Declaró Margarita cómo a Cervantes había conocido cuando el entierro de su madre, y conteste estuvo con Florela.

Ninguna de las dos declararon que Cervantes hubiese permanecido en la casa; y como Cervantes no había entrado en ella sino a trasmano y secretamente, conducido por Florela, ninguno de los de la casa sabía que en ella había estado aquella noche, y nada referente a él declarar pudieron.

Por otra parte, los pícaros que habían entrado con don Baltasar de Peralta en la casa habían dado más luz, porque habían declarado que don Baltasar de Peralta los había buscado por medio del rapista Viváis-mil-años, y les había dado dinero para que le ayudasen a robar a doña Guiomar de Meneses y Alvarado, y que por la tapia del corral de la casa del rapista, que al huerto de doña Guiomar daba, habíanse entrado.

De resultas se echó el guante al señor Viváis-mil-años, que empezó por negar toda participación en el delito que la justicia perseguía.

Pero puesto en el potro, aunque aguantó como un santo dos vueltas de cordel, a la tercera el dolor le deshizo la firmeza, y cantó que no había más que pedir.

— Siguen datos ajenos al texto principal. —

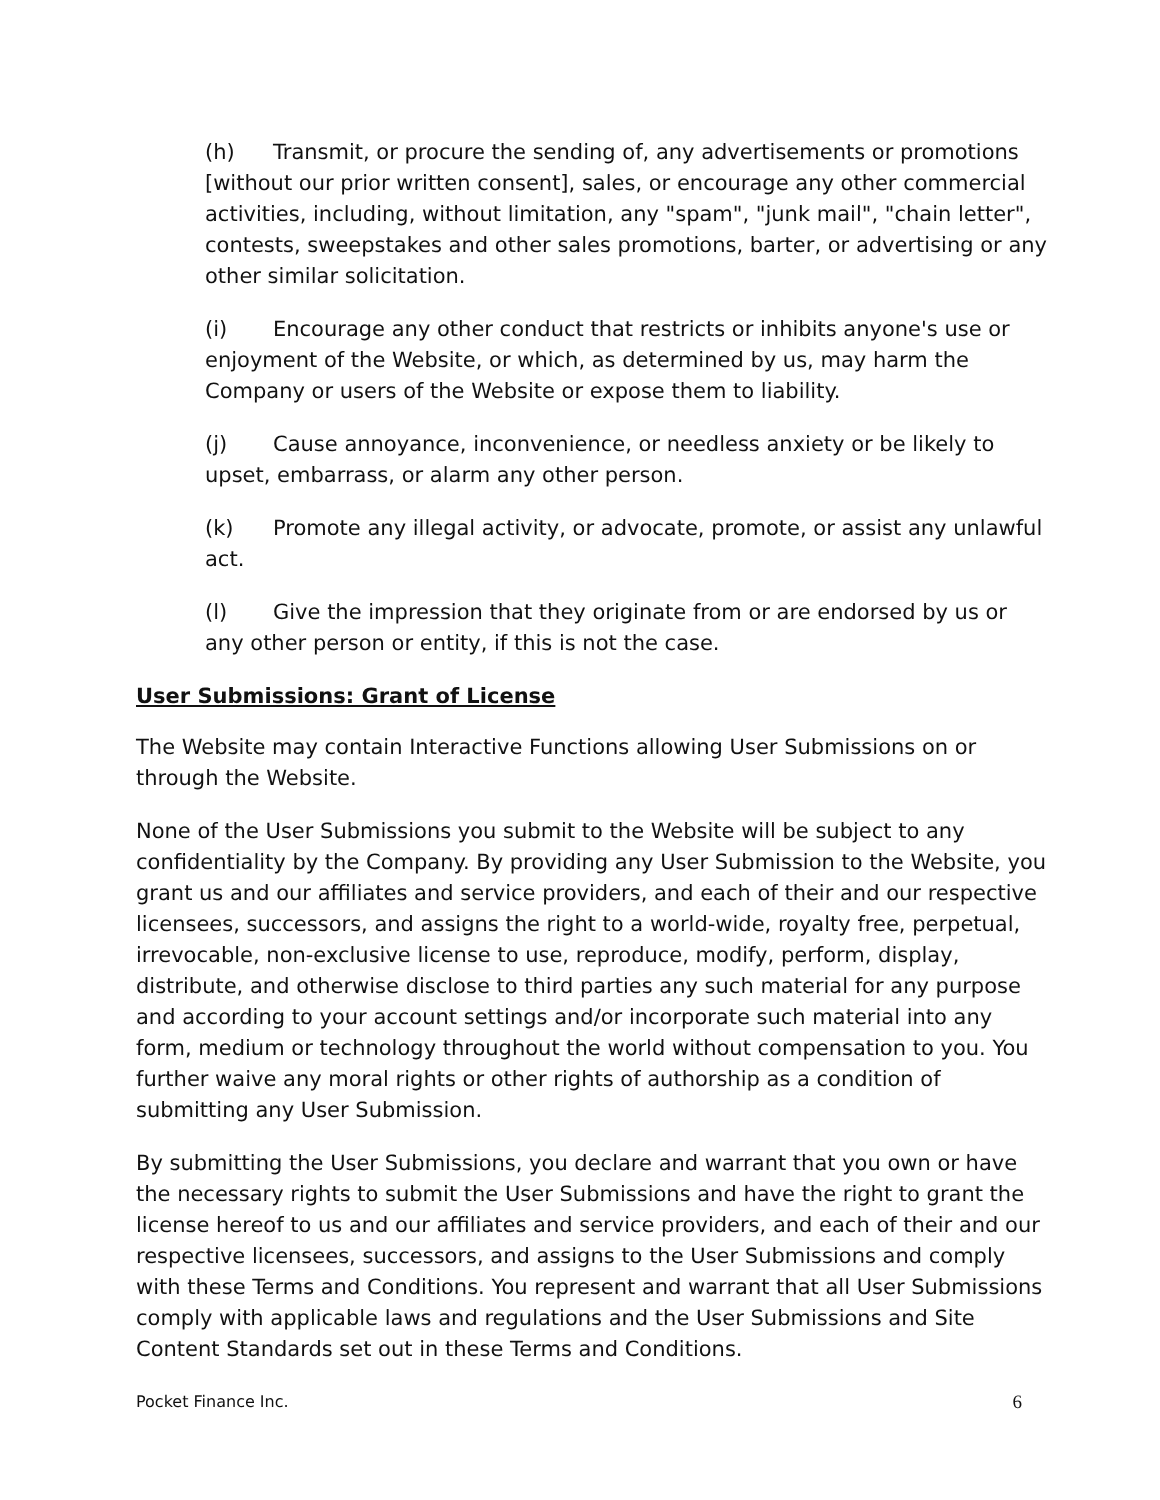(h) Transmit, or procure the sending of, any advertisements or promotions [without our prior written consent], sales, or encourage any other commercial activities, including, without limitation, any "spam", "junk mail", "chain letter", contests, sweepstakes and other sales promotions, barter, or advertising or any other similar solicitation.
(i) Encourage any other conduct that restricts or inhibits anyone's use or enjoyment of the Website, or which, as determined by us, may harm the Company or users of the Website or expose them to liability.
(j) Cause annoyance, inconvenience, or needless anxiety or be likely to upset, embarrass, or alarm any other person.
(k) Promote any illegal activity, or advocate, promote, or assist any unlawful act.
(l) Give the impression that they originate from or are endorsed by us or any other person or entity, if this is not the case.
User Submissions: Grant of License
The Website may contain Interactive Functions allowing User Submissions on or through the Website.
None of the User Submissions you submit to the Website will be subject to any confidentiality by the Company. By providing any User Submission to the Website, you grant us and our affiliates and service providers, and each of their and our respective licensees, successors, and assigns the right to a world-wide, royalty free, perpetual, irrevocable, non-exclusive license to use, reproduce, modify, perform, display, distribute, and otherwise disclose to third parties any such material for any purpose and according to your account settings and/or incorporate such material into any form, medium or technology throughout the world without compensation to you. You further waive any moral rights or other rights of authorship as a condition of submitting any User Submission.
By submitting the User Submissions, you declare and warrant that you own or have the necessary rights to submit the User Submissions and have the right to grant the license hereof to us and our affiliates and service providers, and each of their and our respective licensees, successors, and assigns to the User Submissions and comply with these Terms and Conditions. You represent and warrant that all User Submissions comply with applicable laws and regulations and the User Submissions and Site Content Standards set out in these Terms and Conditions.
Pocket Finance Inc. 6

Súpose, pues, por él, que don Baltasar de Peralta había perseguido rudamente a doña Guiomar, que le desdeñaba, y la justicia tuvo que contentarse con esto, y con no encontrar en las resultas otra cosa sino que la muerte de doña Guiomar había sido a causa de don Baltasar de Peralta, si es que no había sido por su propia mano, quedándose la justicia sin saber quién había matado a don Baltasar, ni cómo y por qué había sido su muerte.

El amor de Margarita por Cervantes, y la lealtad de Florela a su señora y sus miramientos por su honra, hicieron que aquellas dos mujeres callasen de tal modo, que en el proceso no pudo aparecer el nombre de Miguel de Cervantes sino como por incidencia y libre de todo cargo, porque no se sabía sino que él había amparado a doña Margarita, y llevádola a doña Guiomar para que la amparase mejor.